*To do:* Copy each line from the data that has the word "kodnog" in it.

*Input for this task:*
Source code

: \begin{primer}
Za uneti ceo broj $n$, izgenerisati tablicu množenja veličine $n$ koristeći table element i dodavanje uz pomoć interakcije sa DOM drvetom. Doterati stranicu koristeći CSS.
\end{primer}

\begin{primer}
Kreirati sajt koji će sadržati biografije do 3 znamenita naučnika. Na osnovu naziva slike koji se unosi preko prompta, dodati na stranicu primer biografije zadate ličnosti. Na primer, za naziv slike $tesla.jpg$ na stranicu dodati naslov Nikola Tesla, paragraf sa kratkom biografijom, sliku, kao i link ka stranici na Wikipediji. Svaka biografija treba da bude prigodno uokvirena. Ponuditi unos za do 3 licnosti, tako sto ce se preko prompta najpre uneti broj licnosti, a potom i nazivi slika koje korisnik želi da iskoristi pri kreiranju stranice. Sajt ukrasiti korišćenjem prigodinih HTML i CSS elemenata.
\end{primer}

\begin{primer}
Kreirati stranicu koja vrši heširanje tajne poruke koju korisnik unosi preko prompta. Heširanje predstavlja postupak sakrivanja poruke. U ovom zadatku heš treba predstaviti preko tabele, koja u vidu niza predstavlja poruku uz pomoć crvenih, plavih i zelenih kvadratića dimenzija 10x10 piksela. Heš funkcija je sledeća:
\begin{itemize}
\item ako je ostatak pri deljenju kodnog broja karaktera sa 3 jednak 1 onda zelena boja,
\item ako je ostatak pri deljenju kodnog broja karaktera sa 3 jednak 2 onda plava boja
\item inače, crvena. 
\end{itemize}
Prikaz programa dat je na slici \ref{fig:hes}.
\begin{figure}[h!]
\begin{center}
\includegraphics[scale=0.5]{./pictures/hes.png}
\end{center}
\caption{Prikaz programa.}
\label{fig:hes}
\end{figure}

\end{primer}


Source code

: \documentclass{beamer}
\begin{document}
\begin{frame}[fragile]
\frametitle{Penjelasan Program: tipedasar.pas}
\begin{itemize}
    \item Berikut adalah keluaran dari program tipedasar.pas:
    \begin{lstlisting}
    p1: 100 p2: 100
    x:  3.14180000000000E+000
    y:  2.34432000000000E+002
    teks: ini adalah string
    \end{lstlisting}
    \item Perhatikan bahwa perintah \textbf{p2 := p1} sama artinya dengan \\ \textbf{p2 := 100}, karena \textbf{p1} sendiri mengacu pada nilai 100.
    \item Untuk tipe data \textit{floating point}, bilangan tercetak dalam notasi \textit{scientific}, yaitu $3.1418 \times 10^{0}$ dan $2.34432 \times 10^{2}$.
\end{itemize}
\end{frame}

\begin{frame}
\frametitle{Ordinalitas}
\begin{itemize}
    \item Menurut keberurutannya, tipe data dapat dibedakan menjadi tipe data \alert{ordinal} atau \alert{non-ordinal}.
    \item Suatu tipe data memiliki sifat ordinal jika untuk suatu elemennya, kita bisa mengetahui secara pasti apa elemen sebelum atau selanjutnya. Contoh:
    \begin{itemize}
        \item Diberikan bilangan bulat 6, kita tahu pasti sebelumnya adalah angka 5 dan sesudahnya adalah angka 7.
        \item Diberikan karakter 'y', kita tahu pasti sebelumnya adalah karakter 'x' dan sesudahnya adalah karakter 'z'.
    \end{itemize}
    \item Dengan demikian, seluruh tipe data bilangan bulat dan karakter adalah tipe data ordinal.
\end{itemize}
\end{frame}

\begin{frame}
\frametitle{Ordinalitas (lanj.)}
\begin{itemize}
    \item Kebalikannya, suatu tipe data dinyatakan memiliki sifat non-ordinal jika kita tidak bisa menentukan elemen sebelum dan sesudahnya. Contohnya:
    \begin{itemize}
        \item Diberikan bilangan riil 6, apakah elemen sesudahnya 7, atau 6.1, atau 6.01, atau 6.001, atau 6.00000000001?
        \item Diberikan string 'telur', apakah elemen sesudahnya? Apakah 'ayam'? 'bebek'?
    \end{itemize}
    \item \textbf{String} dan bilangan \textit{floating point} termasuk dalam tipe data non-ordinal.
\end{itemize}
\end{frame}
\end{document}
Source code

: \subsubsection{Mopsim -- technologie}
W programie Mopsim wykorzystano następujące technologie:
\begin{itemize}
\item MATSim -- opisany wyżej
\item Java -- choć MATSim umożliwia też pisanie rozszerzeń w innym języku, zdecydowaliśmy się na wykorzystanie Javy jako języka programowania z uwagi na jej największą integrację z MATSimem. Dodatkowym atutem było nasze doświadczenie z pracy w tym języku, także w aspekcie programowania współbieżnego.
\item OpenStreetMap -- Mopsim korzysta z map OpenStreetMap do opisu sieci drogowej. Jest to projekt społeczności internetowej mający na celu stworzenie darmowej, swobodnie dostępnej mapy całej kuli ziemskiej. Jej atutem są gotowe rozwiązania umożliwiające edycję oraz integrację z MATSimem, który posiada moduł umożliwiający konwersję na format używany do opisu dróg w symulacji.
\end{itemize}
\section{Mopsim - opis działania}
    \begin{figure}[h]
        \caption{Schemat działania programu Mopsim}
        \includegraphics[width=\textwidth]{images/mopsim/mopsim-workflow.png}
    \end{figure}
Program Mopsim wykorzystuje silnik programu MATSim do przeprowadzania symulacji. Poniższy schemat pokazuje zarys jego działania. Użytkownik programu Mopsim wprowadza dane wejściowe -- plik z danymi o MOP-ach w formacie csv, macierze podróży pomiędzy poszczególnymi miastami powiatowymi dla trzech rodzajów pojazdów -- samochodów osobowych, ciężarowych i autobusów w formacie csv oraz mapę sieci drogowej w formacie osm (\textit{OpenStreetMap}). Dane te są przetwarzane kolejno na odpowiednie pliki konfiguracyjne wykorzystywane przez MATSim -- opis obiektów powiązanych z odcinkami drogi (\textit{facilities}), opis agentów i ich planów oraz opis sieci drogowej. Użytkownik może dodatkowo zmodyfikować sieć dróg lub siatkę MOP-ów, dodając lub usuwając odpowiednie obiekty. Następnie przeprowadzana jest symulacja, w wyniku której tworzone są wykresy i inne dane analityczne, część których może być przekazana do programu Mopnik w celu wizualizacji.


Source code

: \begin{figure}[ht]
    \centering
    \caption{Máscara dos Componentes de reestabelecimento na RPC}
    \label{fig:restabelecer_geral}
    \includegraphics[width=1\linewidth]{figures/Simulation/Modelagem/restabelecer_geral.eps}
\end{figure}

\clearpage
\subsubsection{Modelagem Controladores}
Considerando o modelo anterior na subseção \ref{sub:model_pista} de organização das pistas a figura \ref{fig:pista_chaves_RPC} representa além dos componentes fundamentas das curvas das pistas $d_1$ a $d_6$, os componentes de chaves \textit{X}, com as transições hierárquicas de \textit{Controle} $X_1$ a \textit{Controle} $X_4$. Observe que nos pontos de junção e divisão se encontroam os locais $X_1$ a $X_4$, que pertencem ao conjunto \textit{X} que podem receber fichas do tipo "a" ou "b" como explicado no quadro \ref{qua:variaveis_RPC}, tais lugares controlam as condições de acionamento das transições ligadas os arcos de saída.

*Expected answer:*
\item ako je ostatak pri deljenju kodnog broja karaktera sa 3 jednak 1 onda zelena boja,
\item ako je ostatak pri deljenju kodnog broja karaktera sa 3 jednak 2 onda plava boja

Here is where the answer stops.